20. An ink composition according to claim 1 wherein the ink contains a nonionic surfactant which is ethoxylated lanolin alcohol, polyethylene glycol monostearate, or mixtures thereof.

21. An ink composition according to claim 1 wherein the ink contains a nonionic surfactant in an amount of at least 0.1 percent by weight of the ink and wherein the ink contains a nonionic surfactant in an amount of no more than about 20 percent by weight of the ink.

22. An ink composition according to claim 1 wherein the ink contains a conductivity enhancing agent in an amount of at least 1 percent by weight of the ink and wherein the ink contains a conductivity enhancing agent in an amount of no more than about 20 percent by weight of the ink.
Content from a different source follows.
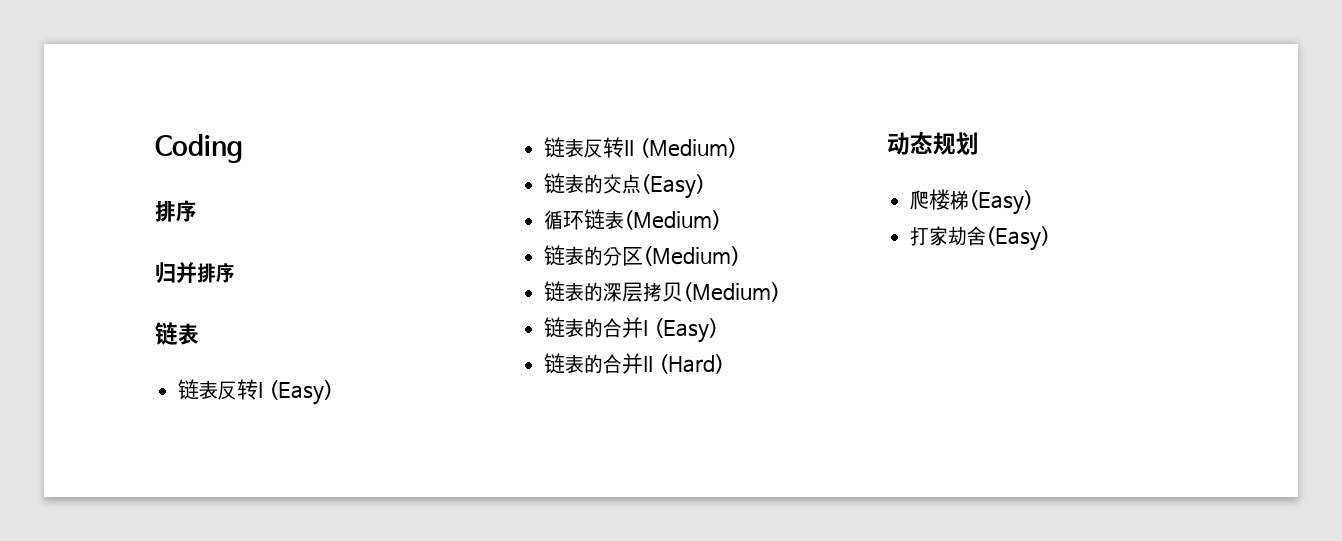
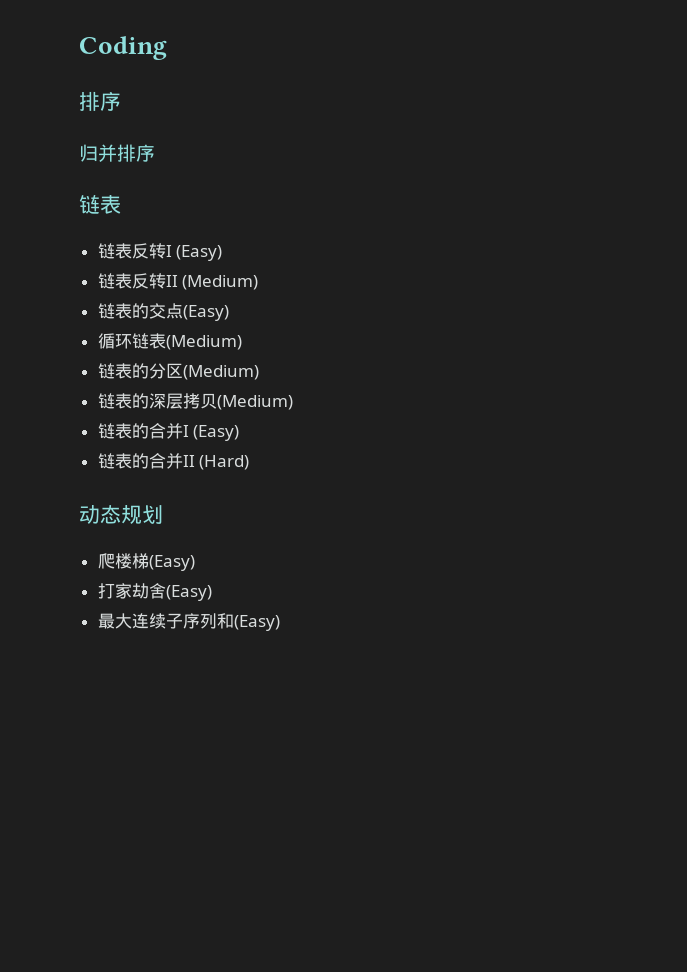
(1051, 238) none -> [97,613,280,631] // 最大连续子序列和(Easy)

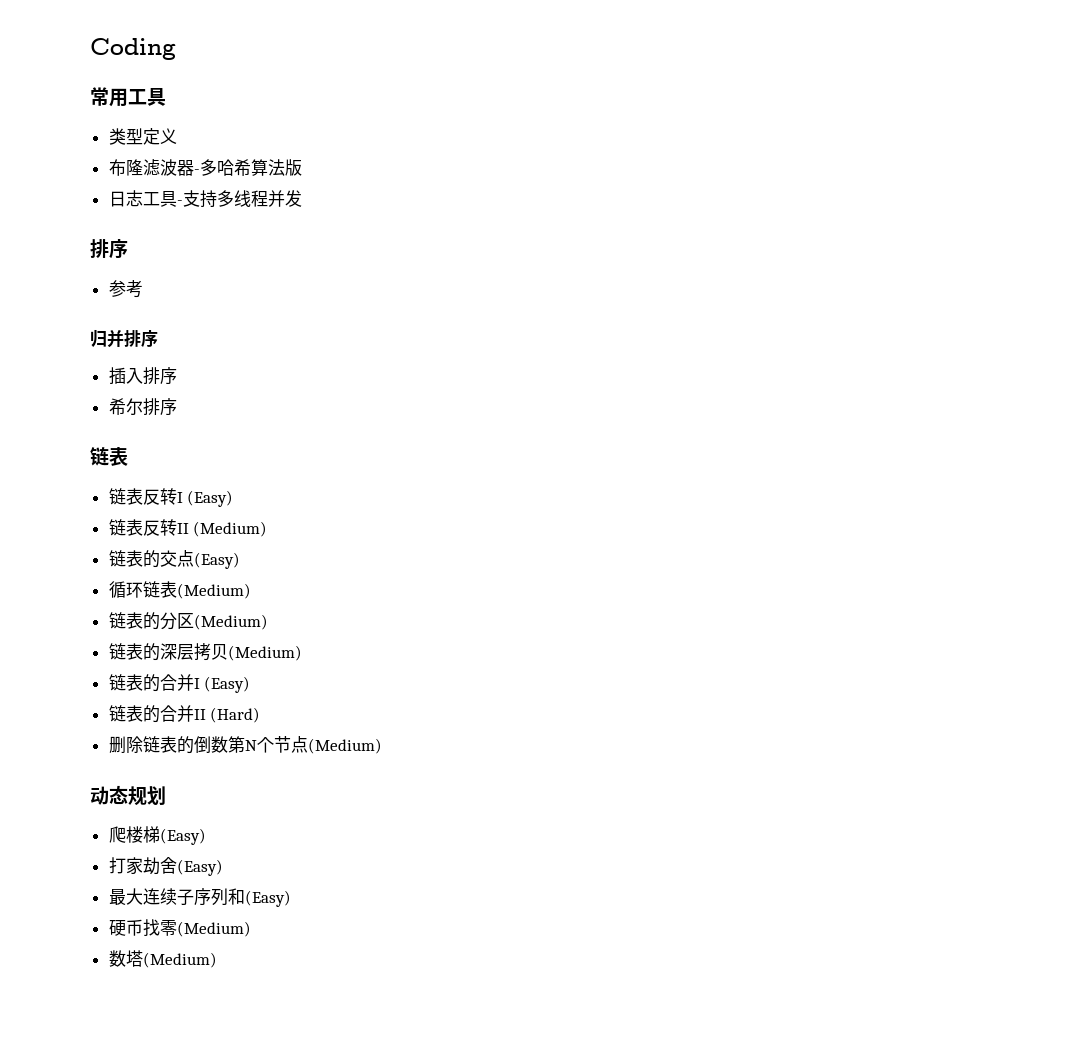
[79,91,121,111] // 排序 -> [90,87,166,107] [108,128,177,145] [108,159,302,176] [108,190,302,208] [90,239,128,259] [108,280,143,298] // 常用工具 // 类型定义 // 布隆滤波器-多哈希算法版 // 日志工具-支持多线程并发 // 排序 // 参考
(155, 153) none -> [108,367,177,385] [108,398,177,416] // 插入排序 // 希尔排序
(250, 462) none -> [108,736,382,754] // 删除链表的倒数第N个节点(Medium)
(280, 623) none -> [108,919,251,937] [108,950,217,968] // 硬币找零(Medium) // 数塔(Medium)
23. An ink composition according to claim 1 wherein the ink contains an antioxidant in an amount of at least 0.01 percent by weight of the ink and wherein the ink contains an antioxidant in an amount of no more than about 2 percent by weight of the ink.

24. An ink composition according to claim 1 wherein the ink contains a UV absorber in an amount of at least 0.01 percent by weight of the ink and wherein the ink contains a UV absorber in an amount of no more than about 2 percent by weight of the ink.

25. An ink composition according to claim 1 wherein the ink has an acoustic loss value of no higher than about 100 decibels per millimeter.

26. An ink composition according to claim 1 wherein the ink has an acoustic loss value of no higher than about 60 decibels per millimeter and wherein the ink has an acoustic loss value of no lower than about 10 decibels per millimeter.

27. An ink composition according to claim 1 wherein the ink generates images having a hardness of no less than about 60.

28. An ink composition according to claim 1 wherein the ink generates images having a hardness of no less than about 60 and wherein the ink generates images having a hardness of no more than about 90.

29. A printing process which comprises (1) incorporating into a hot melt ink jet printing apparatus an ink composition comprising (a) an ink vehicle, (b) a colorant, (c) an anionic surfactant, (d) a cationic surfactant, (e) an optional nonionic surfactant, (f) an optional conductivity enhancing agent, (g) an optional antioxidant, and (h) an optional UV
absorber, said ink composition being solid at 25°C and having a melting point of about 60°C or higher; (2) melting the ink; and (3) causing droplets of the melted ink to be ejected in an imagewise pattern onto a recording sheet.

30. A printing process which comprises (1) incorporating into an acoustic ink jet printing apparatus an ink composition comprising (a) an ink vehicle, (b) a colorant, (c) an anionic surfactant, (d) a cationic surfactant, (e) an optional nonionic surfactant, (f) an optional conductivity enhancing agent, (g) an optional antioxidant, and (h) an optional UV
absorber, said ink composition being solid at 25°C and having a melting point of about 60°C or higher; (2) melting the ink; and (3) causing droplets of the melted ink to be ejected by acoustic beams in an imagewise pattern onto a recording sheet.